I don't know if you are new to FBN but here are a few pointers:

More water the better, forget land. 
-just a small out cropping of wood or stone
-or even just floating plants that are sturdy enough to support their weight. I have sort of a flooded beach
floating plants are practically a must.
 like you said max temp 70 (JapaneseFBN withstand heat a little higher than that a little better than the ChineseFBN but not worth pushing your luck)
 chopped earth worms should be the staple diet for them. (from experience don't get red wigglers they let out this yellow stuff that supposedly tastes bad that makes the newts spit them right out, night crawlers are the way to go)
there is a caudate forum you should visit if you have more questions on a build and care for your FBN. PM me if you want to know the forum (I'm not sure if I can post it on here)

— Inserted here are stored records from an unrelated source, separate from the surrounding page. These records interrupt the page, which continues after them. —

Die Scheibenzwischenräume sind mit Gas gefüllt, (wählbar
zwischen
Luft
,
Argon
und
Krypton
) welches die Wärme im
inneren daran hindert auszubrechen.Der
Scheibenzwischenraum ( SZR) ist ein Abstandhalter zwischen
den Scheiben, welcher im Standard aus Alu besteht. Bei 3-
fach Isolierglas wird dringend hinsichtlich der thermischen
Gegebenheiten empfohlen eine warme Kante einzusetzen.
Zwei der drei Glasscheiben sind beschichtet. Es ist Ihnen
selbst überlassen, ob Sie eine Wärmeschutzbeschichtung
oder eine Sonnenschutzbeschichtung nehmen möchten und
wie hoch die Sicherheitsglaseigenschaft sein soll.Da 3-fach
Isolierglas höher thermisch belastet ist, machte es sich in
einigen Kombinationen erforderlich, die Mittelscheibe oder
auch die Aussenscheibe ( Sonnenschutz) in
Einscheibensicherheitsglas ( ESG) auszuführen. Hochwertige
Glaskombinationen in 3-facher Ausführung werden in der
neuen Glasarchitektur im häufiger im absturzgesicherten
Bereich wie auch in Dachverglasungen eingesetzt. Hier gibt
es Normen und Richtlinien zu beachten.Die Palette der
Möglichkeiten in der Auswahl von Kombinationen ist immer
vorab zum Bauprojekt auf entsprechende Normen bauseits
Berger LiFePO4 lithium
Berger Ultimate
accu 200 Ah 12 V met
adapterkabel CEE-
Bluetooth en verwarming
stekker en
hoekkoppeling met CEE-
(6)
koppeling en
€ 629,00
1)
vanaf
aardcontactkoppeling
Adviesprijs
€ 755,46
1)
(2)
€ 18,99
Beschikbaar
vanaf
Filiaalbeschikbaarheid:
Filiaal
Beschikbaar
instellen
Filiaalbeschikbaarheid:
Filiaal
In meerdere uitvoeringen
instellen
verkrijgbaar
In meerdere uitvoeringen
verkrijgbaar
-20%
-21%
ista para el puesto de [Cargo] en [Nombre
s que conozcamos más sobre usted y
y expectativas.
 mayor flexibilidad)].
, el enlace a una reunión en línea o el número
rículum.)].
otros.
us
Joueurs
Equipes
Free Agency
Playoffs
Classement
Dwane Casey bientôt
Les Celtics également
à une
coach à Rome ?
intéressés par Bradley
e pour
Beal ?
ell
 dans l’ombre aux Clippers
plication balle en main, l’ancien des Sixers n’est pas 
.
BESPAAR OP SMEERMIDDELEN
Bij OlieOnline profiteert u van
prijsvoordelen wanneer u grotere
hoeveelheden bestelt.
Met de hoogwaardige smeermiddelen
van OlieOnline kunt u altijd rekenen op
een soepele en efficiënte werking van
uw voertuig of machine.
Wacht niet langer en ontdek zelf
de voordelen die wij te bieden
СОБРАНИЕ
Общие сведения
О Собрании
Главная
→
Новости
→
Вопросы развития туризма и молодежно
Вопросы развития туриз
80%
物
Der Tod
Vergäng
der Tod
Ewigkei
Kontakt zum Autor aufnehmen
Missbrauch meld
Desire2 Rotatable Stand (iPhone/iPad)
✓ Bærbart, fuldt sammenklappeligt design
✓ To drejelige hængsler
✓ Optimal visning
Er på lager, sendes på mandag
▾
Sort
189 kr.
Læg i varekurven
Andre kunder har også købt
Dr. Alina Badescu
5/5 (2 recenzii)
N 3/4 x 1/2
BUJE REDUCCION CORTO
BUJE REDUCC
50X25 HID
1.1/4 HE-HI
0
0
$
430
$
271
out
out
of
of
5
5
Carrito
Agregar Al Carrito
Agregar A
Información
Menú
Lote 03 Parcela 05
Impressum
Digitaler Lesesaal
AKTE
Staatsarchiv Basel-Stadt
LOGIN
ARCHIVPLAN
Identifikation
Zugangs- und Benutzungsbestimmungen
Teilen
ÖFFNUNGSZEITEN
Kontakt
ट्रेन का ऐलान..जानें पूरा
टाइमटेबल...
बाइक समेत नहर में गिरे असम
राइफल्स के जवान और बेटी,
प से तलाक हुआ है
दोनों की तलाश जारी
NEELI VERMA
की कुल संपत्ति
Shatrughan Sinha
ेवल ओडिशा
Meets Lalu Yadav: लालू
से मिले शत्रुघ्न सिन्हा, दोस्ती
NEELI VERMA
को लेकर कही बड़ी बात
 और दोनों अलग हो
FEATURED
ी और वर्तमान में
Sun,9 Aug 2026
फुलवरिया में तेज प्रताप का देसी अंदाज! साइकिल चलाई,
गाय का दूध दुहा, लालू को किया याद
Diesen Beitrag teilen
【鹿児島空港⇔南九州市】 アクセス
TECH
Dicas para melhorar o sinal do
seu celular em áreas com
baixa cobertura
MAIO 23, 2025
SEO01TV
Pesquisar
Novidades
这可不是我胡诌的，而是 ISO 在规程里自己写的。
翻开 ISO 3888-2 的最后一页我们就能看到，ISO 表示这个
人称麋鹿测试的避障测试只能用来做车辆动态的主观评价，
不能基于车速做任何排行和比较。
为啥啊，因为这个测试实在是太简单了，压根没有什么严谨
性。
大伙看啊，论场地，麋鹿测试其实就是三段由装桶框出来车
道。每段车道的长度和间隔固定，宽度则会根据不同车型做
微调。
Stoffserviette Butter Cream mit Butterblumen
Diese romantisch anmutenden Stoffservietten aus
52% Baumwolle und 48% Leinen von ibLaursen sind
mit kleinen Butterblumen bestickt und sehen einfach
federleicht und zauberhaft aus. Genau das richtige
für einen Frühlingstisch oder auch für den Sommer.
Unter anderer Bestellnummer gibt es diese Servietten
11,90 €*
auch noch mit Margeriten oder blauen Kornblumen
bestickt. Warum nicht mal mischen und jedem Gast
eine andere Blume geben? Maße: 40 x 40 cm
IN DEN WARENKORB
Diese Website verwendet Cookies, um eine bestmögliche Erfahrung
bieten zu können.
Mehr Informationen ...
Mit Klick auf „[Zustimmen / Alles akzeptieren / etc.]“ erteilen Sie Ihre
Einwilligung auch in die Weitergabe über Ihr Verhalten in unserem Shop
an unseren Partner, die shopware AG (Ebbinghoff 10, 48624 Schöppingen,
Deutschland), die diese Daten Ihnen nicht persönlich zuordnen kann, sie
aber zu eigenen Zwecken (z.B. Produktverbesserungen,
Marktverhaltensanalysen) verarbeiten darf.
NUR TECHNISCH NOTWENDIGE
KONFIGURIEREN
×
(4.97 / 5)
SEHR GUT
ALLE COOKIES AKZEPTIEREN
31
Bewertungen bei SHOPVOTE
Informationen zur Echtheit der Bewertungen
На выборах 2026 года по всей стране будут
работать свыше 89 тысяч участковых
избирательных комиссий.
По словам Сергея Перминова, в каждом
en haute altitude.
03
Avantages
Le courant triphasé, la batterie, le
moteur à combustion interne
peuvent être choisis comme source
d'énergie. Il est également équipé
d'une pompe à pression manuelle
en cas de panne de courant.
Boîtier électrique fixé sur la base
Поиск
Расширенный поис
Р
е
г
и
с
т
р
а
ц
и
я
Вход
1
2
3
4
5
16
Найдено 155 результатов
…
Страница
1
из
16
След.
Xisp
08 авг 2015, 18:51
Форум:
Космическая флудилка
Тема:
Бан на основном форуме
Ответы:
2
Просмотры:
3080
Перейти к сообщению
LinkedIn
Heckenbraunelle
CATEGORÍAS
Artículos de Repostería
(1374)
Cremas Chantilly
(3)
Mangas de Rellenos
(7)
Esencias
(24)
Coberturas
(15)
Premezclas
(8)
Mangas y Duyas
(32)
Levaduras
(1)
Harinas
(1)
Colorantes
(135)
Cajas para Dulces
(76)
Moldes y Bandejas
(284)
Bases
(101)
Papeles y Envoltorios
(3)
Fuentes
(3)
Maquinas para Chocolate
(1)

I'm including a few links to a care sheets to point you in the right direction.
C. Orientalis
Cynops pyrrhogaster


----------



## flyingSquirrel (Aug 22, 2011)

suztor said:


> HEH.. just realized this was an old post... oh well the more information the better
> 
> Just an extra 2 cents.
> 
> ...


Thank you for your help and info. I almost didn't see this because I had unsubscribed from this thread a long time ago, yet I happened to notice that a new post was made because I was browsing the newest posts section of the forum! I appreciate all the suggestions and info. I've had my FBN for probably 15+ years (it's been so long I simply can't even make a real estimate). I'd be interested in seeing a pic of your custom tank hood. I build a custom tank lid also, but I think I need to upgrade the fans (or at least add 2 more). See you around the forum!


----------



## suztor (Aug 14, 2011)

I need to get the pics off of the camera but I'll be sure to show you.


----------